Sure, that would work. You got it! Either, Or. Pull off of that receptacle or remove it entirely and use it as your source.


----------



## travelover (Feb 4, 2010)

If you are just adding a switch and outlet to a closet, I'd use 14 gauge wire vs 12 unless the circuit has a 20 amp circuit breaker. The heavier wire is much harder to work with.


----------



## Wuzzat? (Feb 4, 2010)

If you take off a resi. panel cover you should be wearing level 2 arc flash gear.  Getting a shock may be the lesser hazard.


----------



## kok328 (Feb 4, 2010)

Wuzzat? said:


> If you take off a resi. panel cover you should be wearing level 2 arc flash gear.  Getting a shock may be the lesser hazard.



Are you serious?  This gear would cost more than hiring an electrician to perform the work on a one-time installation.


----------



## Wuzzat? (Feb 4, 2010)

kok328 said:


> Are you serious?



Pretty much always.



kok328 said:


> This gear would cost more than hiring an electrician to perform the work on a one-time installation.



If an electrician costs $100 and the gear costs $200, you should buy the gear or come up with a reasonable substitute* if there is at least a 50-50 chance that you will again need an electrician or the gear.

If the gear is $300, then you should buy the gear if there is at least a 50-50 chance that you will need an electrician or the gear twice more.

Place your bets!

*Just don't wear polyester.
"Polyester melts and burns at the same time, the melting, burning ash can bond quickly to any surface it drips on including skin."

Another angle: if the OP has 
http://en.wikipedia.org/wiki/Risk_aversion
he should hire someone.  Then some of what he pays that person goes into having that person assume the risk of doing the work.


----------



## triple D (Feb 8, 2010)

pick off the outlet you can get to.
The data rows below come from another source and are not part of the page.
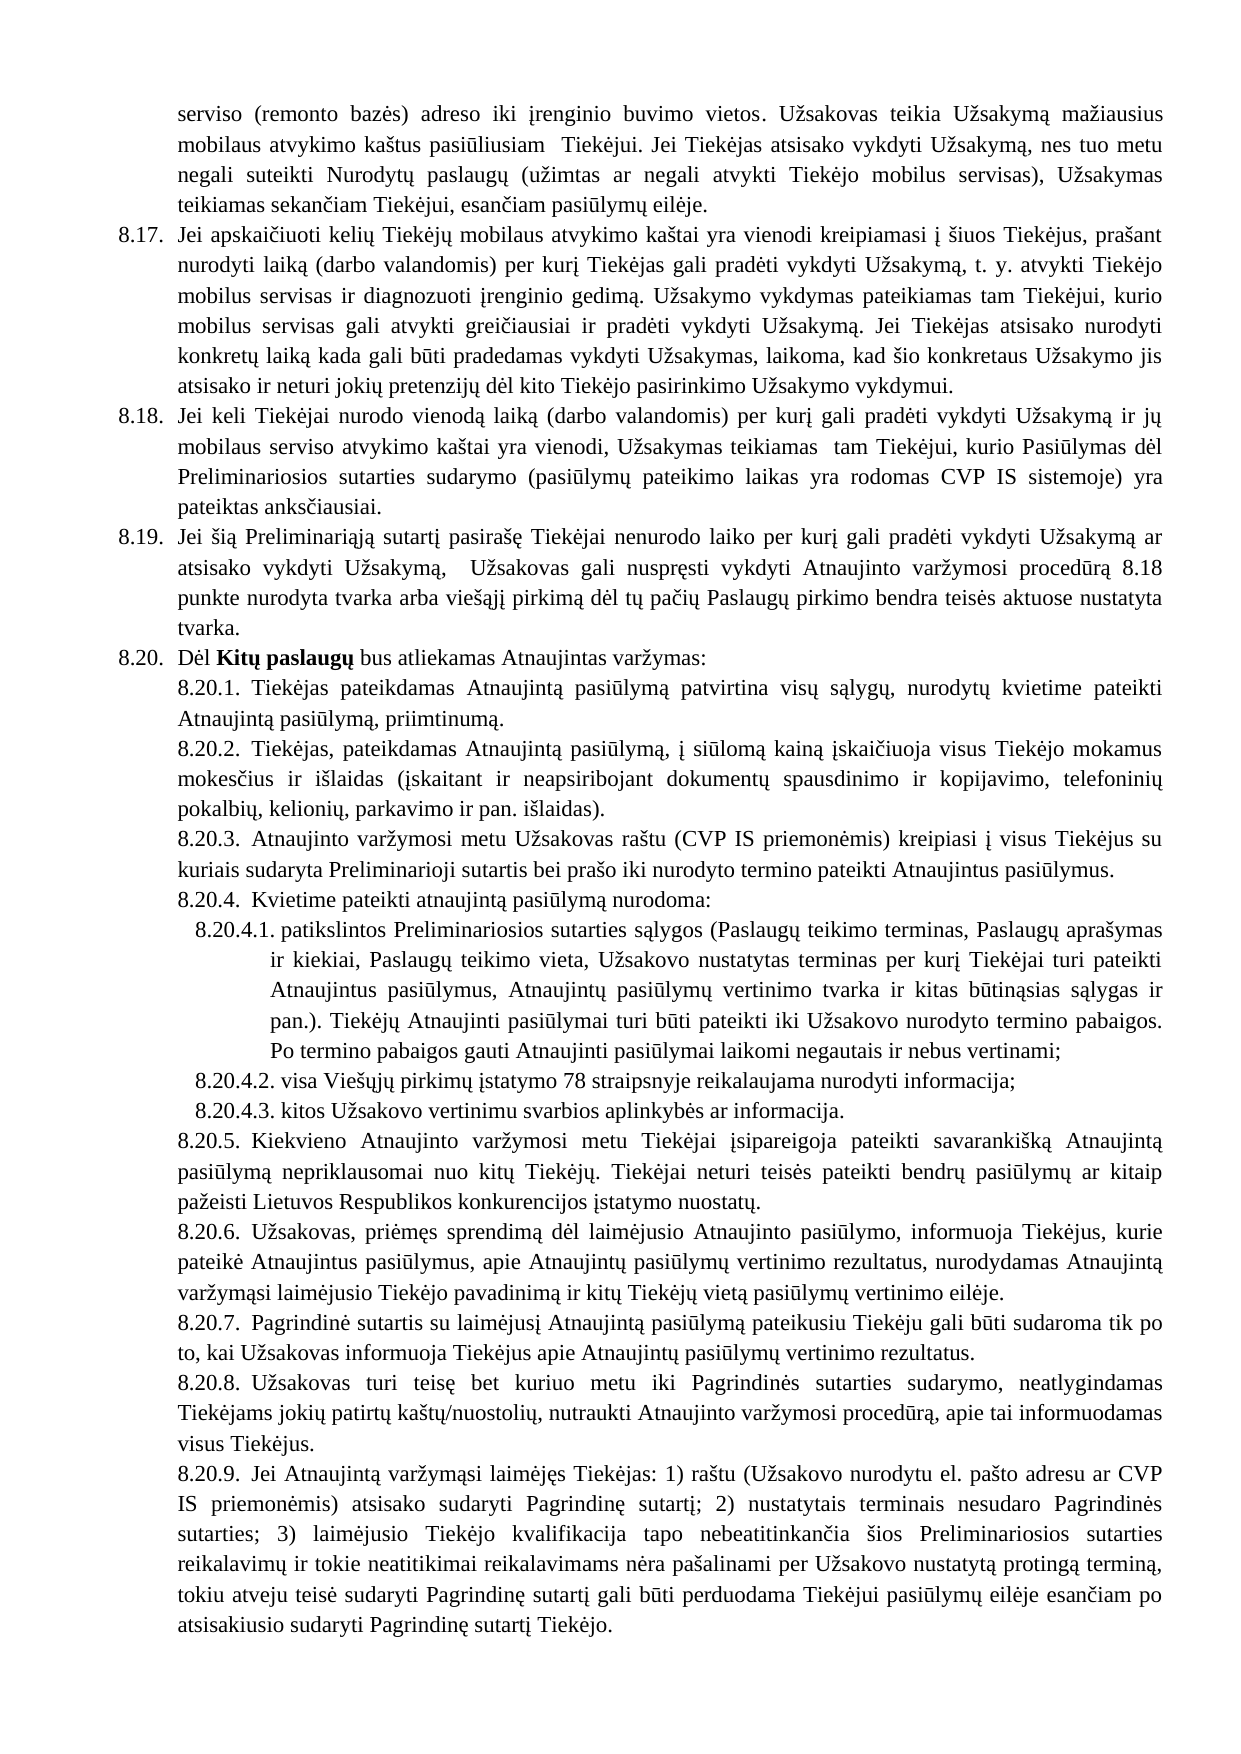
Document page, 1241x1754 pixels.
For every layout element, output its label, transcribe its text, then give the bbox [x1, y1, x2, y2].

list Pagrindinė sutartis su laimėjusį Atnaujintą pasiūlymą pateikusiu Tiekėju gali būti sudaroma tik po to, kai Užsakovas informuoja Tiekėjus apie Atnaujintų pasiūlymų vertinimo rezultatus. [177, 1309, 1164, 1365]
list Užsakovas, priėmęs sprendimą dėl laimėjusio Atnaujinto pasiūlymo, informuoja Tiekėjus, kurie pateikė Atnaujintus pasiūlymus, apie Atnaujintų pasiūlymų vertinimo rezultatus, nurodydamas Atnaujintą varžymąsi laimėjusio Tiekėjo pavadinimą ir kitų Tiekėjų vietą pasiūlymų vertinimo eilėje. [177, 1218, 1164, 1305]
list kitos Užsakovo vertinimu svarbios aplinkybės ar informacija. [195, 1097, 1164, 1124]
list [118, 100, 1164, 217]
list visa Viešųjų pirkimų įstatymo 78 straipsnyje reikalaujama nurodyti informacija; [195, 1067, 1164, 1093]
list Dėl Kitų paslaugų bus atliekamas Atnaujintas varžymas: [118, 644, 1164, 671]
list Jei keli Tiekėjai nurodo vienodą laiką (darbo valandomis) per kurį gali pradėti vykdyti Užsakymą ir jų mobilaus serviso atvykimo kaštai yra vienodi, Užsakymas teikiamas tam Tiekėjui, kurio Pasiūlymas dėl Preliminariosios sutarties sudarymo (pasiūlymų pateikimo laikas yra rodomas CVP IS sistemoje) yra pateiktas anksčiausiai. [118, 402, 1164, 519]
list Atnaujinto varžymosi metu Užsakovas raštu (CVP IS priemonėmis) kreipiasi į visus Tiekėjus su kuriais sudaryta Preliminarioji sutartis bei prašo iki nurodyto termino pateikti Atnaujintus pasiūlymus. [177, 825, 1164, 882]
list Jei Atnaujintą varžymąsi laimėjęs Tiekėjas: 1) raštu (Užsakovo nurodytu el. pašto adresu ar CVP IS priemonėmis) atsisako sudaryti Pagrindinę sutartį; 2) nustatytais terminais nesudaro Pagrindinės sutarties; 3) laimėjusio Tiekėjo kvalifikacija tapo nebeatitinkančia šios Preliminariosios sutarties reikalavimų ir tokie neatitikimai reikalavimams nėra pašalinami per Užsakovo nustatytą protingą terminą, tokiu atveju teisė sudaryti Pagrindinę sutartį gali būti perduodama Tiekėjui pasiūlymų eilėje esančiam po atsisakiusio sudaryti Pagrindinę sutartį Tiekėjo. [177, 1460, 1164, 1637]
list Užsakovas turi teisę bet kuriuo metu iki Pagrindinės sutarties sudarymo, neatlygindamas Tiekėjams jokių patirtų kaštų/nuostolių, nutraukti Atnaujinto varžymosi procedūrą, apie tai informuodamas visus Tiekėjus. [177, 1369, 1164, 1456]
list Tiekėjas pateikdamas Atnaujintą pasiūlymą patvirtina visų sąlygų, nurodytų kvietime pateikti Atnaujintą pasiūlymą, priimtinumą. [177, 674, 1164, 731]
list patikslintos Preliminariosios sutarties sąlygos (Paslaugų teikimo terminas, Paslaugų aprašymas ir kiekiai, Paslaugų teikimo vieta, Užsakovo nustatytas terminas per kurį Tiekėjai turi pateikti Atnaujintus pasiūlymus, Atnaujintų pasiūlymų vertinimo tvarka ir kitas būtinąsias sąlygas ir pan.). Tiekėjų Atnaujinti pasiūlymai turi būti pateikti iki Užsakovo nurodyto termino pabaigos. Po termino pabaigos gauti Atnaujinti pasiūlymai laikomi negautais ir nebus vertinami; [195, 916, 1164, 1063]
list Jei apskaičiuoti kelių Tiekėjų mobilaus atvykimo kaštai yra vienodi kreipiamasi į šiuos Tiekėjus, prašant nurodyti laiką (darbo valandomis) per kurį Tiekėjas gali pradėti vykdyti Užsakymą, t. y. atvykti Tiekėjo mobilus servisas ir diagnozuoti įrenginio gedimą. Užsakymo vykdymas pateikiamas tam Tiekėjui, kurio mobilus servisas gali atvykti greičiausiai ir pradėti vykdyti Užsakymą. Jei Tiekėjas atsisako nurodyti konkretų laiką kada gali būti pradedamas vykdyti Užsakymas, laikoma, kad šio konkretaus Užsakymo jis atsisako ir neturi jokių pretenzijų dėl kito Tiekėjo pasirinkimo Užsakymo vykdymui. [118, 221, 1164, 399]
list Tiekėjas, pateikdamas Atnaujintą pasiūlymą, į siūlomą kainą įskaičiuoja visus Tiekėjo mokamus mokesčius ir išlaidas (įskaitant ir neapsiribojant dokumentų spausdinimo ir kopijavimo, telefoninių pokalbių, kelionių, parkavimo ir pan. išlaidas). [177, 735, 1164, 822]
list Jei šią Preliminariąją sutartį pasirašę Tiekėjai nenurodo laiko per kurį gali pradėti vykdyti Užsakymą ar atsisako vykdyti Užsakymą, Užsakovas gali nuspręsti vykdyti Atnaujinto varžymosi procedūrą 8.18 punkte nurodyta tvarka arba viešąjį pirkimą dėl tų pačių Paslaugų pirkimo bendra teisės aktuose nustatyta tvarka. [118, 523, 1164, 640]
list Kvietime pateikti atnaujintą pasiūlymą nurodoma: [177, 886, 1164, 912]
list Kiekvieno Atnaujinto varžymosi metu Tiekėjai įsipareigoja pateikti savarankišką Atnaujintą pasiūlymą nepriklausomai nuo kitų Tiekėjų. Tiekėjai neturi teisės pateikti bendrų pasiūlymų ar kitaip pažeisti Lietuvos Respublikos konkurencijos įstatymo nuostatų. [177, 1127, 1164, 1214]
Match the wire size that is in there. Run to the outlet you want in closet, then to the switch, then to light. Turn off power, then hook all wires up to matching colors. Good luck...


----------



## Lightingguru (May 7, 2010)

The first thing that you want to check is how many plugs are already on the circuit as well as you will want to tie into the existing circuit with the same size wire example 12/2 to 12/2 so you do not creat a fire hazard.
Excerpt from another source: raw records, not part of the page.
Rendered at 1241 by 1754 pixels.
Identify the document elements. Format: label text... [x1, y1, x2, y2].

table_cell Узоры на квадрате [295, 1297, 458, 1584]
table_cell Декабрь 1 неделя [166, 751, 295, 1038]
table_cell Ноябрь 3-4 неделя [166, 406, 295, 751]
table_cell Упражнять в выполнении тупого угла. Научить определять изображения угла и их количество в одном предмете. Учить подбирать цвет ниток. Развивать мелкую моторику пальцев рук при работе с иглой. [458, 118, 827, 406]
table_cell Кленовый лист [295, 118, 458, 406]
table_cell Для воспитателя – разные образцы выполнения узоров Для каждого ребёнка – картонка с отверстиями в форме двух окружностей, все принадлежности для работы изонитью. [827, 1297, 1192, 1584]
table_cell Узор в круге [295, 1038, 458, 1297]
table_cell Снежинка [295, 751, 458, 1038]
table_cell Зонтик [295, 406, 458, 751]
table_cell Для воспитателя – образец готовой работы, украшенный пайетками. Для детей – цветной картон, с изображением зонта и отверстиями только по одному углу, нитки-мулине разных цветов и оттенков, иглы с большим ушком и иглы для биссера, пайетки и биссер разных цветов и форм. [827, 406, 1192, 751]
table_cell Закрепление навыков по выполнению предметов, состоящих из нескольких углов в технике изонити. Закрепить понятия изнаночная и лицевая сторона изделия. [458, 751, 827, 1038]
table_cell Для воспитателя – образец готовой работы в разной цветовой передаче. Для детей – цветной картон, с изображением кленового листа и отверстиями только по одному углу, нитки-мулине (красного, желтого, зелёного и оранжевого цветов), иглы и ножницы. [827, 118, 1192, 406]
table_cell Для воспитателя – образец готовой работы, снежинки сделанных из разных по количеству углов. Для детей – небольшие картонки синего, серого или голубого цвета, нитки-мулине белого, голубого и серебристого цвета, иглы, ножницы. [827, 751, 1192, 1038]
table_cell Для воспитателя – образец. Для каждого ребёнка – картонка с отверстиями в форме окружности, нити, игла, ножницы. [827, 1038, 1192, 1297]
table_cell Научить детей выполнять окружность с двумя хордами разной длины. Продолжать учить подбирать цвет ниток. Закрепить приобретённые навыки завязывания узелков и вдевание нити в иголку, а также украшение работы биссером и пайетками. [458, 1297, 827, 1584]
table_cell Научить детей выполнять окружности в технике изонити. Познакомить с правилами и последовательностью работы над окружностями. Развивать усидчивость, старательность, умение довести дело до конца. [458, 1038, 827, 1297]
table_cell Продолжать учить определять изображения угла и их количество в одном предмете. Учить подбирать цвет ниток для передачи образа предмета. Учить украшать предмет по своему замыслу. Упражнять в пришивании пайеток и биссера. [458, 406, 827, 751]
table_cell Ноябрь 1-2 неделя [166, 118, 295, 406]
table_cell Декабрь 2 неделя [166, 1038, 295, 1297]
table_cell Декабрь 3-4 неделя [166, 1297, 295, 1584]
LightingLighting The Web - Complete Selection Of The Most Beautiful Lighting Products Made.


----------



## ohmy (May 11, 2010)

Check your smoke detectors and homeowner's policy before you start


----------



## travelover (May 11, 2010)

ohmy said:


> Check your smoke detectors and homeowner's policy before you start



So Ohmy, did you come here to offer any real help or did you just come to bully the homeowners?


----------